De Ninno Adele, Bertani Francesca Romana, Gerardino Annamaria, Schiavoni Giovanna, Musella Martina, Galassi Claudia, Mattei Fabrizio, Sistigu Antonella, Businaro Luca
CNR Institute for Photonics and Nanotechnology;
CNR Institute for Photonics and Nanotechnology.
J Vis Exp. 2021 Apr 30(170). doi: 10.3791/61895.
Complex disease models demand cutting-edge tools able to deliver physiologically and pathologically relevant, actionable insights, and unveil otherwise invisible processes. Advanced cell assays closely mimicking in vivo scenery are establishing themselves as novel ways to visualize and measure the bidirectional tumor-host interplay influencing the progression of cancer. Here we describe two versatile protocols to recreate highly controllable 2D and 3D co-cultures in microdevices, mimicking the complexity of the tumor microenvironment (TME), under natural and therapy-induced immunosurveillance. In section 1, an experimental setting is provided to monitor crosstalk between adherent tumor cells and floating immune populations, by bright field time-lapse microscopy. As an applicative scenario, we analyze the effects of anti-cancer treatments, such as the so-called immunogenic cancer cell death inducers on the recruitment and activation of immune cells. In section 2, 3D tumor-immune microenvironments are assembled in a competitive layout. Differential immune infiltration is monitored by fluorescence snapshots up to 72 h, to evaluate combination therapeutic strategies. In both settings, image processing steps are illustrated to extract a plethora of immune cell parameters (e.g., immune cell migration and interaction, response to therapeutic agents). These simple and powerful methods can be further tailored to simulate the complexity of the TME encompassing the heterogeneity and plasticity of cancer, stromal and immune cells subtypes, as well as their reciprocal interactions as drivers of cancer evolution. The compliance of these rapidly evolving technologies with live-cell high-content imaging can lead to the generation of large informative datasets, bringing forth new challenges. Indeed, the triangle ''co-cultures/microscopy/advanced data analysis" sets the path towards a precise problem parametrization that may assist tailor-made therapeutic protocols. We expect that future integration of cancer-immune on-a-chip with artificial intelligence for high-throughput processing will synergize a large step forward in leveraging the capabilities as predictive and preclinical tools for precision and personalized oncology.

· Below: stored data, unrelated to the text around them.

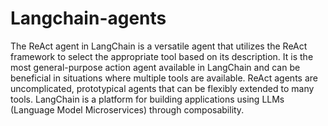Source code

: # Langchain-agents

The ReAct agent in LangChain is a versatile agent that utilizes the ReAct framework to select the appropriate tool based on its description. It is the most general-purpose action agent available in LangChain and can be beneficial in situations where multiple tools are available. ReAct agents are uncomplicated, prototypical agents that can be flexibly extended to many tools. LangChain is a platform for building applications using LLMs (Language Model Microservices) through composability.
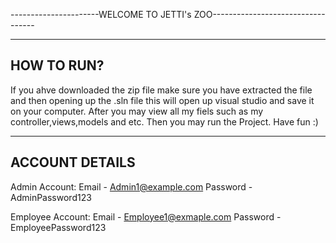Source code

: ----------------------WELCOME TO JETTI's ZOO----------------------------------

-----------
HOW TO RUN?
------------
If you ahve downloaded the zip file make sure you have extracted the file and then opening up the .sln file this will open up visual studio and save it on your computer. After you may view all my fiels such as my controller,views,models and etc. 
Then you may run the Project. Have fun :)


-------------
ACCOUNT DETAILS
---------------
Admin Account:
Email - Admin1@example.com
Password - AdminPassword123

Employee Account:
Email - Employee1@exmaple.com 
Password - EmployeePassword123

复杂疾病模型需要前沿工具,这些工具能够提供与生理和病理相关的、可采取行动的见解,并揭示其他不可见的过程。先进的细胞分析方法能够紧密模拟体内环境,正逐渐成为可视化和测量影响癌症进展的双向肿瘤-宿主相互作用的新方法。在这里,我们描述了两种通用方案,用于在微器件中创建高度可控的二维和三维共培养体系,模拟肿瘤微环境(TME)的复杂性,包括自然和治疗诱导的免疫监视。在第1节中,提供了一种实验设置,通过明场延时显微镜监测贴壁肿瘤细胞与悬浮免疫细胞群体之间的相互作用。作为一个应用场景,我们分析了抗癌治疗的效果,例如所谓的免疫原性癌细胞死亡诱导剂对免疫细胞募集和激活的影响。在第2节中,以竞争布局组装三维肿瘤-免疫微环境。通过长达72小时的荧光快照监测差异免疫浸润,以评估联合治疗策略。在这两种设置中,都说明了图像处理步骤,以提取大量免疫细胞参数(例如,免疫细胞迁移和相互作用、对治疗剂的反应)。这些简单而强大的方法可以进一步定制,以模拟TME的复杂性,包括癌症、基质和免疫细胞亚型的异质性和可塑性,以及它们作为癌症进化驱动因素的相互作用。这些快速发展的技术与活细胞高内涵成像的兼容性可能会产生大量信息丰富的数据集,带来新的挑战。事实上,“共培养/显微镜/高级数据分析”三角为精确的问题参数化设定了路径,这可能有助于制定量身定制的治疗方案。我们预计,未来将癌症免疫芯片与人工智能进行高通量处理的整合,将在利用其作为精准和个性化肿瘤学的预测和临床前工具的能力方面向前迈出一大步。